Just a bookmark for now


----------



## Euler (Mar 11, 2013)

A bookmark for what?


----------



## ScottySkis (Mar 11, 2013)

Snow storm.


----------



## hammer (Mar 11, 2013)

Scotty said:


> Snow storm.


In liquid form...


----------



## ScottySkis (Mar 11, 2013)

hammer said:


> In liquid form...



Oh not the good stuff.


----------



## BenedictGomez (Mar 11, 2013)

Euler said:


> A bookmark for what?



So you know when not to ski


----------



## 57stevey (Mar 11, 2013)

I'm hoping the freeze will hold off until Weds afternoon at least, so I can head up to Sunapee Weds AM and demo some fatter skis in the slop.


----------



## billski (Mar 11, 2013)

Euler said:


> A bookmark for what?



Go read a book.


----------



## WinnChill (Mar 11, 2013)

SUV Steve said:


> I'm hoping the freeze will hold off until Weds afternoon at least, so I can head up to Sunapee Weds AM and demo some fatter skis in the slop.
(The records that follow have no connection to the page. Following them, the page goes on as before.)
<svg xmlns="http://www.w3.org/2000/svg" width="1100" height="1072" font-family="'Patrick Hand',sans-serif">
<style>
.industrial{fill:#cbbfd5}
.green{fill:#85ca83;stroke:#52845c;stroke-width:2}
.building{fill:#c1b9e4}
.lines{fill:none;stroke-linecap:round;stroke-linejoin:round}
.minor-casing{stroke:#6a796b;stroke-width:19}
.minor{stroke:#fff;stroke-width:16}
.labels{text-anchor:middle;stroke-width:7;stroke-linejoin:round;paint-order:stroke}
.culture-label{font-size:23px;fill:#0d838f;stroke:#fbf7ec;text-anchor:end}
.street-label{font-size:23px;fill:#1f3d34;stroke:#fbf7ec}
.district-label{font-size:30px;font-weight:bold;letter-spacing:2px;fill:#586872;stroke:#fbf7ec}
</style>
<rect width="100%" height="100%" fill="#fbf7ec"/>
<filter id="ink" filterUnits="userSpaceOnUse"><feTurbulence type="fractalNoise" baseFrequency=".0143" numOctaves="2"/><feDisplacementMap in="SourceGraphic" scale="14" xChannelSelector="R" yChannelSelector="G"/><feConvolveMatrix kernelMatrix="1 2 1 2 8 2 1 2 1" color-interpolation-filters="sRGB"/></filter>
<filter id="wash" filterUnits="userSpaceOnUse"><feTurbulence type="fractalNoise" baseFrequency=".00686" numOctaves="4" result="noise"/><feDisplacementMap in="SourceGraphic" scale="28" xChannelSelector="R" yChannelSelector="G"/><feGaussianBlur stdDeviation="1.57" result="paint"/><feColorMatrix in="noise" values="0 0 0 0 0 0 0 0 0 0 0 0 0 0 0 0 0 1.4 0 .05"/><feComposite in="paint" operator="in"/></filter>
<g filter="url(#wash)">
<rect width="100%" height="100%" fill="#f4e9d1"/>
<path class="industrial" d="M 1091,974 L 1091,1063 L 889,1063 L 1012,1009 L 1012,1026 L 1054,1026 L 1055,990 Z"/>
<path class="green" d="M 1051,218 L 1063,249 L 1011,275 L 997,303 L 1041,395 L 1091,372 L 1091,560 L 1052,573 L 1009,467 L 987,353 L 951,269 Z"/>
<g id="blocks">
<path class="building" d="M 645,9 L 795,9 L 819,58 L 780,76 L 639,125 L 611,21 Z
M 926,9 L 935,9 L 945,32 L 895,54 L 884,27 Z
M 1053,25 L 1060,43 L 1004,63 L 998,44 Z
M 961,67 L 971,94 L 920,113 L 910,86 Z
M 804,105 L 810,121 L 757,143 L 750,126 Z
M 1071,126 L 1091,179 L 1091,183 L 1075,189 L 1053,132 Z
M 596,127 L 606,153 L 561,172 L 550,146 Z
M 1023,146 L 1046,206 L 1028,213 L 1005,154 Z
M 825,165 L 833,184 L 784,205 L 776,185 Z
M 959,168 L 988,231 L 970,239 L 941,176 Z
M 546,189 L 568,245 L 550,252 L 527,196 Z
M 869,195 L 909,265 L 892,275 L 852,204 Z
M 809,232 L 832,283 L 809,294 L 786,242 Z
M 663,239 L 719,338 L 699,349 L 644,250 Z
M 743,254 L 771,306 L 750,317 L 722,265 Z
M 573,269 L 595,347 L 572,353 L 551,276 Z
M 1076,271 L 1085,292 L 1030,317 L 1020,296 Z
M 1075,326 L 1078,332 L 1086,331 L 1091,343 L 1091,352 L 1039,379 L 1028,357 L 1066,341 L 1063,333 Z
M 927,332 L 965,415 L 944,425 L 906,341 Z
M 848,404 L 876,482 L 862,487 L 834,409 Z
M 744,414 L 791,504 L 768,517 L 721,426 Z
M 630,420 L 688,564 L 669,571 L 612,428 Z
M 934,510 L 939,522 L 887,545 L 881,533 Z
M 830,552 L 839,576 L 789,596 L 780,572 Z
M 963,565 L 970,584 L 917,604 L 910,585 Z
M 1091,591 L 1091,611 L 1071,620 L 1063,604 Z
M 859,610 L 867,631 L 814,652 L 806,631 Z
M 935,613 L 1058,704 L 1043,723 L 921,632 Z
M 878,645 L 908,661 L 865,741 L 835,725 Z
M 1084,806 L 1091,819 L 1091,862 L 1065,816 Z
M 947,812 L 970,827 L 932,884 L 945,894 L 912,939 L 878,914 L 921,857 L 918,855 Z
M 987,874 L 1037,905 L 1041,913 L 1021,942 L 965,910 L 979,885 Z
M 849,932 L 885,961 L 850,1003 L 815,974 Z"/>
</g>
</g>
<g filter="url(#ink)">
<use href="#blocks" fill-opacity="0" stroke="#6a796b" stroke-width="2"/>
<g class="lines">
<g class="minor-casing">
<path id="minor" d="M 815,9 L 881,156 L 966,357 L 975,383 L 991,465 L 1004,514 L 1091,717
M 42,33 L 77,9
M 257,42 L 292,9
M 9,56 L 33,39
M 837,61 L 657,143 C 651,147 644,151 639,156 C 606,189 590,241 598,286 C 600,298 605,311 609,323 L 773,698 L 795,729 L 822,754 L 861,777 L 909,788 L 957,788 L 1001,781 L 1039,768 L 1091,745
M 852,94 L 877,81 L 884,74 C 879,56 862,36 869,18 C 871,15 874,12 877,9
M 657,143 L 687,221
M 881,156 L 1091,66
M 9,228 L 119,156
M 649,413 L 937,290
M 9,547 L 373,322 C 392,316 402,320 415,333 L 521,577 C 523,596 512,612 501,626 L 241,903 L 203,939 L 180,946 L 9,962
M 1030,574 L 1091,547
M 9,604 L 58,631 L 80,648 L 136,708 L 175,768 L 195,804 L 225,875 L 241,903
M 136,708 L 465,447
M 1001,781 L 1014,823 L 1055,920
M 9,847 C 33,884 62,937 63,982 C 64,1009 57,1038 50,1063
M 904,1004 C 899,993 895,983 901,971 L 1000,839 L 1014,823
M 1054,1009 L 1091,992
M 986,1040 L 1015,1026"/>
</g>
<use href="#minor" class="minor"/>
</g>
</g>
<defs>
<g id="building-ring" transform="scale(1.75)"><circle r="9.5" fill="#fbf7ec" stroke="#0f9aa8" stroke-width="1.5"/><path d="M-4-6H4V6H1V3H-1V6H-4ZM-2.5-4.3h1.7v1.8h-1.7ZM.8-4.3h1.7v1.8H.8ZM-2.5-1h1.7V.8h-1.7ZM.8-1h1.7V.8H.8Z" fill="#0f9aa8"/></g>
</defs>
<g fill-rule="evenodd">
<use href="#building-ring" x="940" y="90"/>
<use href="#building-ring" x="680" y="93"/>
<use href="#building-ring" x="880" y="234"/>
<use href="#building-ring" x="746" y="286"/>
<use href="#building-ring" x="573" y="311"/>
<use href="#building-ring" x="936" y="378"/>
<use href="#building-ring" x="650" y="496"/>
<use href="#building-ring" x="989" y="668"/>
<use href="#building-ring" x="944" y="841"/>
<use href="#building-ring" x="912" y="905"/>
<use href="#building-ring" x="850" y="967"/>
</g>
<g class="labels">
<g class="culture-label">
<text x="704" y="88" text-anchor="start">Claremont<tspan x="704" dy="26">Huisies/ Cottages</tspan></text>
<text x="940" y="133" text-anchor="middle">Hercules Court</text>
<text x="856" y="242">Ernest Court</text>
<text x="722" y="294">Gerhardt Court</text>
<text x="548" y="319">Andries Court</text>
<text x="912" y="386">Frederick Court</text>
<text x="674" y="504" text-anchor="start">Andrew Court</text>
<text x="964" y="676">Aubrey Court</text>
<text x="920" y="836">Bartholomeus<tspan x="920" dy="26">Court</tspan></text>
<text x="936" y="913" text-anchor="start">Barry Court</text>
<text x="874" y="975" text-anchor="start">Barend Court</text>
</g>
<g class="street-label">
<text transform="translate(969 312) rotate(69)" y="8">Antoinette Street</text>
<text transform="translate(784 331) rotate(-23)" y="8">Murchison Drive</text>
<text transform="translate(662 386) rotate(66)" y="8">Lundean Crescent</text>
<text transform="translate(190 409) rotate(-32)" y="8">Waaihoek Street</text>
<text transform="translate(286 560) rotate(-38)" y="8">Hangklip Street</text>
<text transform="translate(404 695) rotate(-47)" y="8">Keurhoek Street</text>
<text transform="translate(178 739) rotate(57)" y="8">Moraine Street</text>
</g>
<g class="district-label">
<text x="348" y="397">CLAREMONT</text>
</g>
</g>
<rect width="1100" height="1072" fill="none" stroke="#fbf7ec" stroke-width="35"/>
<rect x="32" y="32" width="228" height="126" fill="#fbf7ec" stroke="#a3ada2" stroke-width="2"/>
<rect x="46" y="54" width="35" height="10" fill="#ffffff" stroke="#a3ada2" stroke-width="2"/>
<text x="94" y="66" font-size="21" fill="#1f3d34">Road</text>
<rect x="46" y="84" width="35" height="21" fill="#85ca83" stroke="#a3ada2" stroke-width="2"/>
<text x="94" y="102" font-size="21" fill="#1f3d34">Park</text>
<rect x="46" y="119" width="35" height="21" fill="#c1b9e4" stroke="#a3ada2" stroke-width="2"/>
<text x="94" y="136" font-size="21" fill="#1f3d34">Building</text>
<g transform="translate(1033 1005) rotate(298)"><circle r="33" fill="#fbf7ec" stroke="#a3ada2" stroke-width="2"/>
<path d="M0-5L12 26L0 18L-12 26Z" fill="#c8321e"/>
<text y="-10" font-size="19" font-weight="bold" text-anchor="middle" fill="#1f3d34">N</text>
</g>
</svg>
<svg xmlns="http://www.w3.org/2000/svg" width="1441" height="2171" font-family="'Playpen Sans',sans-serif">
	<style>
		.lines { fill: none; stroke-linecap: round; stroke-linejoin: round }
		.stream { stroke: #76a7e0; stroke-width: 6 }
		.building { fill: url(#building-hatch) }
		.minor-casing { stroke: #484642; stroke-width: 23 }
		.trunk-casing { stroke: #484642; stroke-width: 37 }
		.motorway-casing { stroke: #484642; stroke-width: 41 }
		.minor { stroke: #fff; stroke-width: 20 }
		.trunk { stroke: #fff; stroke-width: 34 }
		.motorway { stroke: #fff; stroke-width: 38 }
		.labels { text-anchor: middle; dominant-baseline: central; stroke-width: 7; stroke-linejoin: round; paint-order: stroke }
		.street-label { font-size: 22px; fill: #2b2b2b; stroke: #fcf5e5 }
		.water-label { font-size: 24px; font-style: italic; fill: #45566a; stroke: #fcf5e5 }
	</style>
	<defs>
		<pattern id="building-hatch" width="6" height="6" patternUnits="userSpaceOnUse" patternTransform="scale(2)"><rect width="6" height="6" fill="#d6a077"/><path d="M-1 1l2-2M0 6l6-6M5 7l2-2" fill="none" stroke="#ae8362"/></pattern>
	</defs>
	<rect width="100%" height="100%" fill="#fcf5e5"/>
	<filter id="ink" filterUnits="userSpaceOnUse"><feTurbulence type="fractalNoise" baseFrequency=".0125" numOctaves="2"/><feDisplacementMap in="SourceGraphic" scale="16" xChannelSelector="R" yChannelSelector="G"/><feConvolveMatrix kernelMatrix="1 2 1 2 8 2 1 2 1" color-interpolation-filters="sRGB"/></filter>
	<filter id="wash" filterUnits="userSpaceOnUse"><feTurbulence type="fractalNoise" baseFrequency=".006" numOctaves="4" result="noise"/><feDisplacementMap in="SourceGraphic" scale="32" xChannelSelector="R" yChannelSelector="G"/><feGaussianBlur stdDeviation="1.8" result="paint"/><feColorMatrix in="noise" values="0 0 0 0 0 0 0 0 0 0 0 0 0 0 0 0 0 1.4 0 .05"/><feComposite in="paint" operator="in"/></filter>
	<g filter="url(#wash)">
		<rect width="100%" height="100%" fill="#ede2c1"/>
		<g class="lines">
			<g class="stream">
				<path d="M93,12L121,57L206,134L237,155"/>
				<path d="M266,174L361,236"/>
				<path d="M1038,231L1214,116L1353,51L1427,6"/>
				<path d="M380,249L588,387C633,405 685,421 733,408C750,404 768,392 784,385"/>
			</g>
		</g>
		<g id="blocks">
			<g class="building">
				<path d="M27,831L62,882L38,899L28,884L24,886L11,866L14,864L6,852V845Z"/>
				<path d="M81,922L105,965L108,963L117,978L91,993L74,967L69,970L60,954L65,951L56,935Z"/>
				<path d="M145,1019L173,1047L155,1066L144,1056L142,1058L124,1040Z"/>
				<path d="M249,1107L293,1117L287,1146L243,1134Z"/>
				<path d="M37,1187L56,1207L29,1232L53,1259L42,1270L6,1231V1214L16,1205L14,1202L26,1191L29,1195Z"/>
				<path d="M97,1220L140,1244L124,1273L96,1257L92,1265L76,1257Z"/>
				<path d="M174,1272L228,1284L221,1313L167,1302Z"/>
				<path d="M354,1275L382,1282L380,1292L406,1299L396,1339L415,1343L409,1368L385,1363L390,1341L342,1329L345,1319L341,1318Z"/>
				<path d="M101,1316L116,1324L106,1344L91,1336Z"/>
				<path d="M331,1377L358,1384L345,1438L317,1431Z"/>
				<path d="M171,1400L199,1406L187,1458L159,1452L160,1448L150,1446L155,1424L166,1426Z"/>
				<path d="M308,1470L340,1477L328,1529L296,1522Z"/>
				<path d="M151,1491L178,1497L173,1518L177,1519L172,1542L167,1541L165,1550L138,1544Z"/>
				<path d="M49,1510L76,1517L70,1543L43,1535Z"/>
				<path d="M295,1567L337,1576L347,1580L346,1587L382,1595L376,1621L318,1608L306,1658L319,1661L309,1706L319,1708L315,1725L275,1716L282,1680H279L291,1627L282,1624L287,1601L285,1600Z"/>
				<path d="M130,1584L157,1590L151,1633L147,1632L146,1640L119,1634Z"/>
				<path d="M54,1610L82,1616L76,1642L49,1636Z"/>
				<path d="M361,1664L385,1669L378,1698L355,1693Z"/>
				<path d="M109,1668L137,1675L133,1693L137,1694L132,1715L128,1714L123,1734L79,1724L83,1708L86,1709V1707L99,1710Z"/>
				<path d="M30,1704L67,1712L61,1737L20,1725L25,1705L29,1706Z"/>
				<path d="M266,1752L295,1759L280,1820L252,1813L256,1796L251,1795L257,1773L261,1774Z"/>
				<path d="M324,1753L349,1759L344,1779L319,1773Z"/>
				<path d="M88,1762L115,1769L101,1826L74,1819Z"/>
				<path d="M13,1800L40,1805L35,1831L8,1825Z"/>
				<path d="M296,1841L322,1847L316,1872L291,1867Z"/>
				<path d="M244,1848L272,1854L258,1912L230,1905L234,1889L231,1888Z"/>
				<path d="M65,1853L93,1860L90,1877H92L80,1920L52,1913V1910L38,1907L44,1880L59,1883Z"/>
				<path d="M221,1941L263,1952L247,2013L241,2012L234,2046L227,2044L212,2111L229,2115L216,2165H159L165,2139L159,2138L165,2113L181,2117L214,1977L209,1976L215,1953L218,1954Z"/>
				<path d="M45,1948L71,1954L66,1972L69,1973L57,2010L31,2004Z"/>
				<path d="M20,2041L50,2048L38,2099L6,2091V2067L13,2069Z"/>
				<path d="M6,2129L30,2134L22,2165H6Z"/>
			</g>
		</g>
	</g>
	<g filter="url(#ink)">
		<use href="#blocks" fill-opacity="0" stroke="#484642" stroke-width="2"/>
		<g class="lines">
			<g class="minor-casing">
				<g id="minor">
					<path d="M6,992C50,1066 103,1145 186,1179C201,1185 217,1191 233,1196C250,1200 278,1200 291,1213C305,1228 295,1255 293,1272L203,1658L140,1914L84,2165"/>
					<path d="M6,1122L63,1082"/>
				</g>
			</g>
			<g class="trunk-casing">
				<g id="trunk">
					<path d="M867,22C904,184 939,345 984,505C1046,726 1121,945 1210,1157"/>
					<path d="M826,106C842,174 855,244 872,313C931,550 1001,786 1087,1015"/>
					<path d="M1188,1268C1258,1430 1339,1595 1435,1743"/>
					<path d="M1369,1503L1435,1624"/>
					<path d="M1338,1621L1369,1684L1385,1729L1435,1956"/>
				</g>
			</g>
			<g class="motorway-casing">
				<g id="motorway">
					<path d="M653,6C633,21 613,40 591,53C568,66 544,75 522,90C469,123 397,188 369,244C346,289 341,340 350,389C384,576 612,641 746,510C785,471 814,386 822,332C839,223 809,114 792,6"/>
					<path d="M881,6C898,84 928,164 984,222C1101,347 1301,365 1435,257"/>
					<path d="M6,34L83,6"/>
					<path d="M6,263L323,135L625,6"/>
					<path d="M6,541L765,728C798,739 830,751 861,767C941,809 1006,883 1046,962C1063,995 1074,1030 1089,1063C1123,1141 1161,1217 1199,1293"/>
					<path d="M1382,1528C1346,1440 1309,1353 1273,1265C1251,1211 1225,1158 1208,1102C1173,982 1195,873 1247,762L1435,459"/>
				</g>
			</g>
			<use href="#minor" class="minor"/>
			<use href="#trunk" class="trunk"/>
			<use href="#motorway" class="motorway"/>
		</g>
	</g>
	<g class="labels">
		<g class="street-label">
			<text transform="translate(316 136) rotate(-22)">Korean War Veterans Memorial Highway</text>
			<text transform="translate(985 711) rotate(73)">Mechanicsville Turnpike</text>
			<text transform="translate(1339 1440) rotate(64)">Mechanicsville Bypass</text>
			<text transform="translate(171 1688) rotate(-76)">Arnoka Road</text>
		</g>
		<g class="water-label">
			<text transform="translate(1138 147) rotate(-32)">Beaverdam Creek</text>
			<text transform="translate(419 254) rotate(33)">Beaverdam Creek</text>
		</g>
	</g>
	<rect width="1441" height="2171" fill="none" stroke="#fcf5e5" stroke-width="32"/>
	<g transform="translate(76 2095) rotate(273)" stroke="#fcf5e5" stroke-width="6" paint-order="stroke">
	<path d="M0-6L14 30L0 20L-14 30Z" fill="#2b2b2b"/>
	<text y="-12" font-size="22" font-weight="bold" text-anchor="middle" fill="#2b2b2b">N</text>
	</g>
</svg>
There is some lagtime between the front and the cold air....with the slow pace to this system, the core of the cold air should hold til Wed night.  There could be a little crust from Tuesday night but probably not a hard freeze just yet.


----------



## 57stevey (Mar 12, 2013)

WinnChill said:


> There is some lagtime between the front and the cold air....with the slow pace to this system, the core of the cold air should hold til Wed night. There could be a little crust from Tuesday night but probably not a hard freeze just yet.



Thanks Winn. Looks like a game-time decision is in order here.


----------